In primo luogo, il guadagno di una struttura, deve restare interamente nelle sue casse. In secondo luogo, i direttori devono avere la massima discrezionalità e devono autonomamente occuparsi della scelta del prezzo del biglietto di ingresso, delle assunzioni, delle iniziative, della gestione degli incassi e del loro reinvestimento.
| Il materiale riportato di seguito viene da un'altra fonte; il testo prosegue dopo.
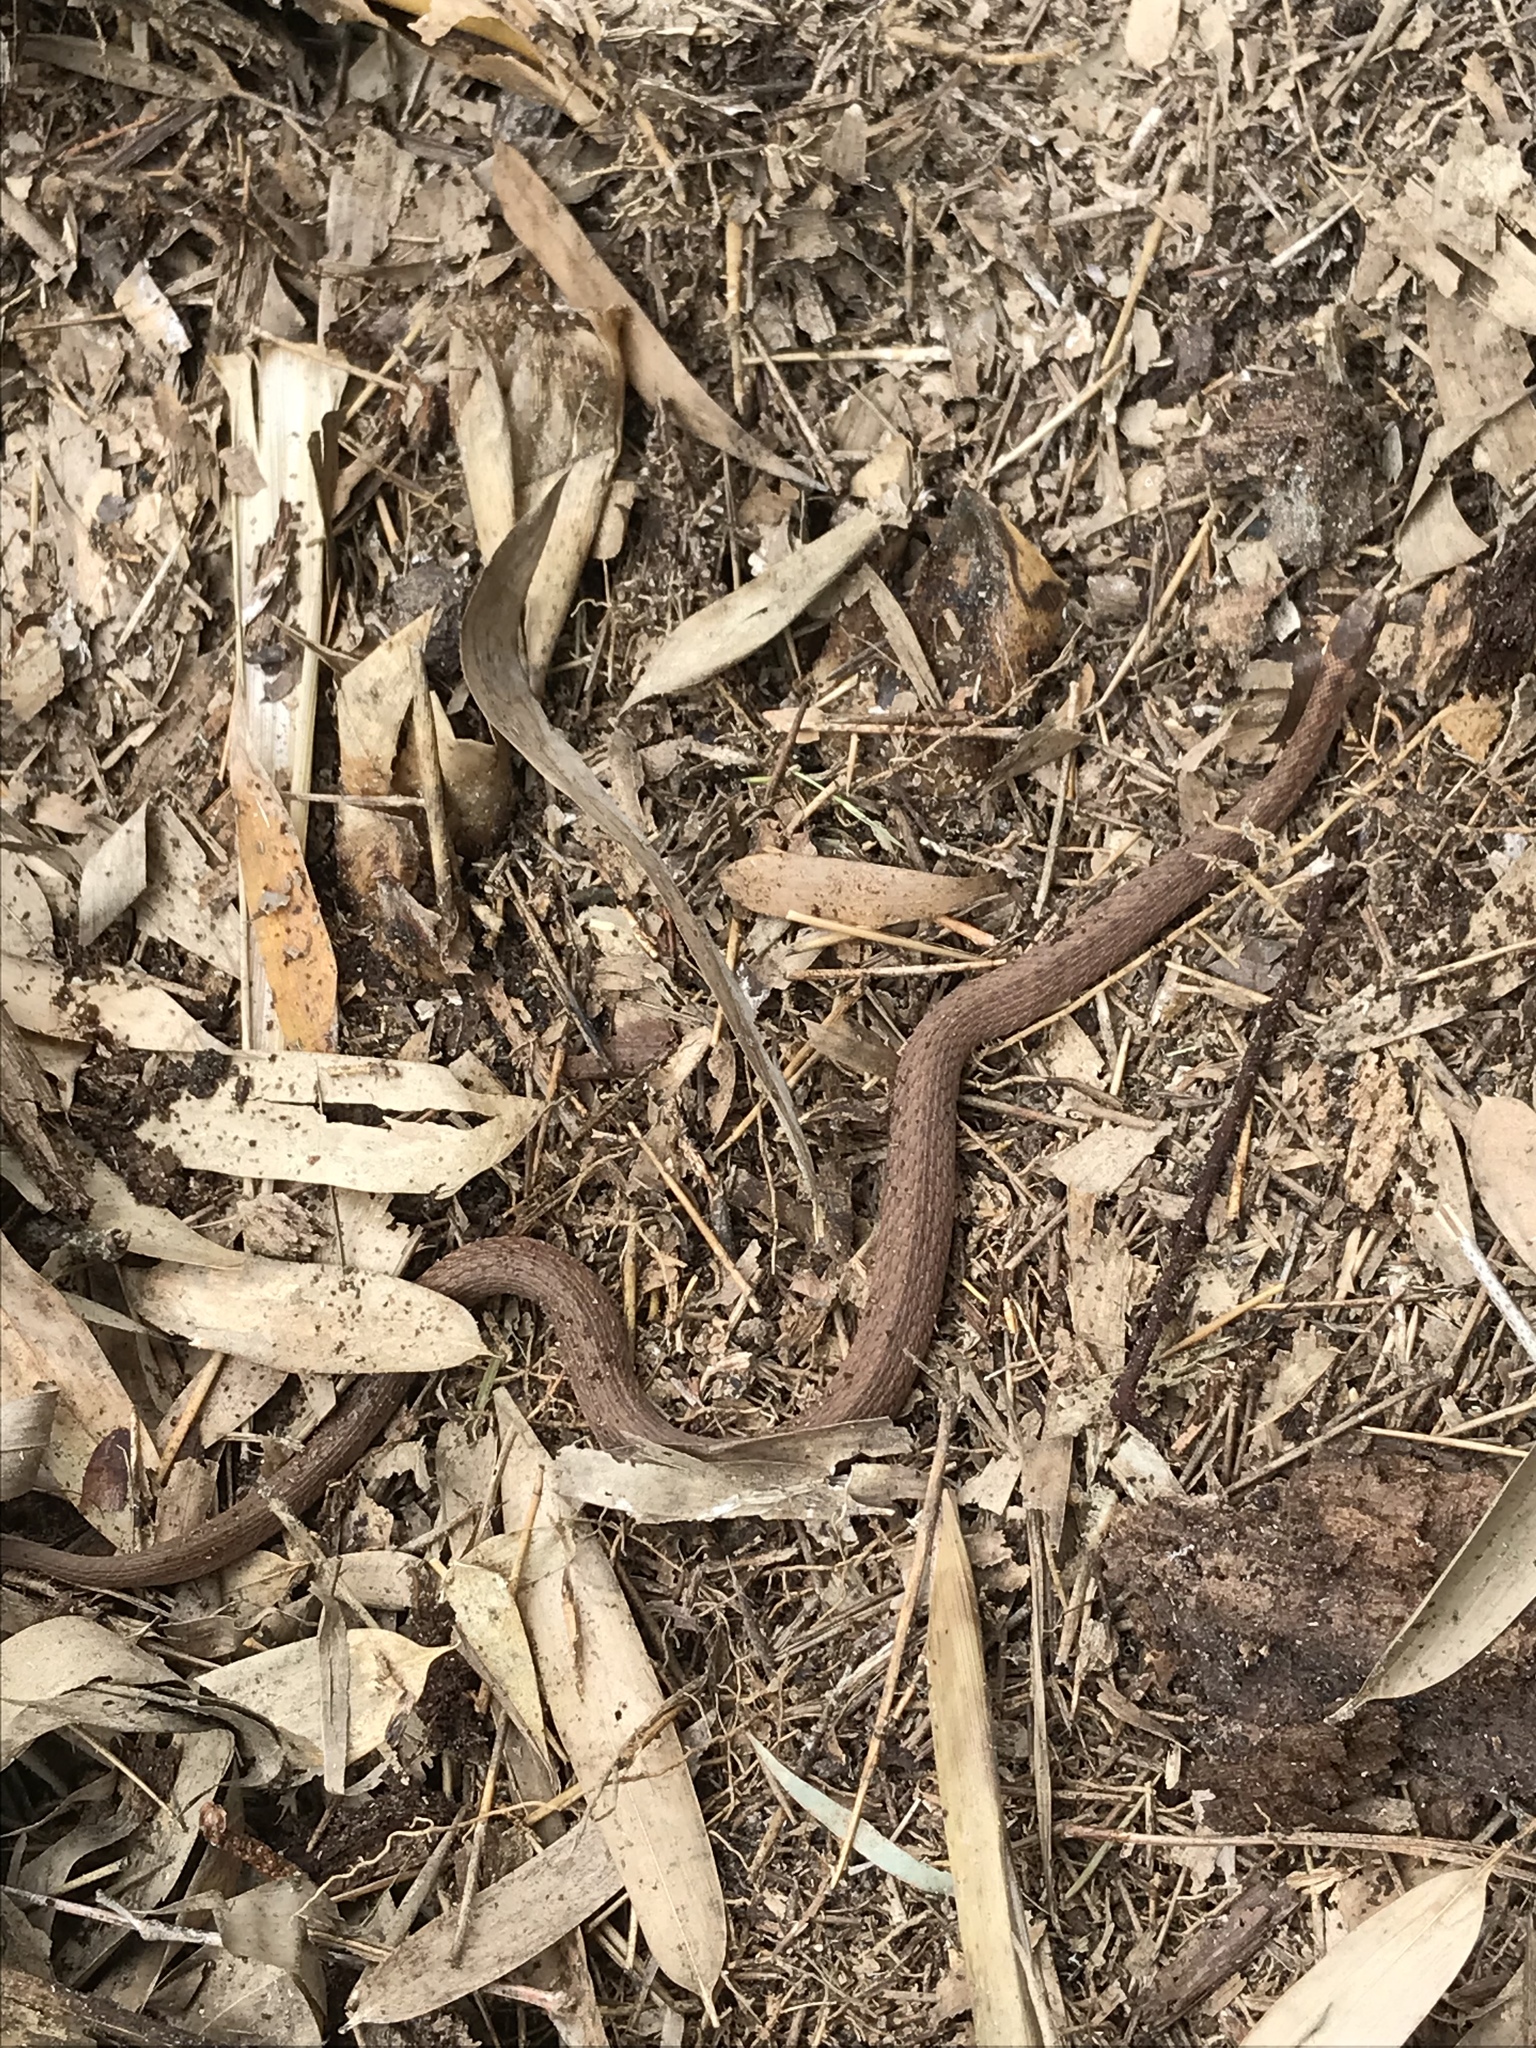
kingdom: Animalia
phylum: Chordata
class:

I privati, invece, possono coordinare, in via esclusiva, i servizi aggiuntivi adiacenti ai luoghi visitati, come ad esempio bookshop, editoria, servizi di audioguide e magari anche di ristorazione. Inoltre, l’istituzione museale o archeologica può creare una sezione apposita sui propri social network e sul proprio sito internet, in cui chiede a chiunque sia interessato, di divenire suo socio, attraverso un’iscrizione e un contributo annuali che, ad esempio, possono dare accesso ad agevolazioni: in questo modo viene a crearsi una sorta di associazione all’interno di ogni struttura, che ha un ruolo attivo non solo nel suo sviluppo, ma anche nello sviluppo culturale più genericamente inteso.

A questo punto, al Ministero dei beni e delle attività culturali resta solo di stabilire norme di mera condotta che tutti gli organi apicali di questi organismi sono tenute a rispettare: innanzitutto, ogni luogo deve predisporre un proprio bilancio, sulla base del quale dovrà necessariamente reinvestire una percentuale degli utili, decisa proprio dall’autorità governativa, ovviamente in proporzione ai guadagni. Gli investimenti devono riguardare non solo l’ordinaria e la straordinaria manutenzione, ma anche la ricerca e l’innovazione. Inoltre, può stabilire a quali categorie possono spettare delle riduzioni sul biglietto di ingresso, che, negli altri Paesi europei, sono, ad esempio, disabili, studenti sotto i venticinque anni di età e nuclei familiari più numerosi. Infine, il Ministero deve assicurarsi che le regole stabilite vengano rispettate: per questo sarebbe opportuno inviasse annualmente un’ispezione.

Pertanto solo lasciando il più ampio spazio possibile ai singoli e lasciando che la cultura appartenga ad ognuno, essa può essere rilanciata e può divenire fruibile in modo più efficiente.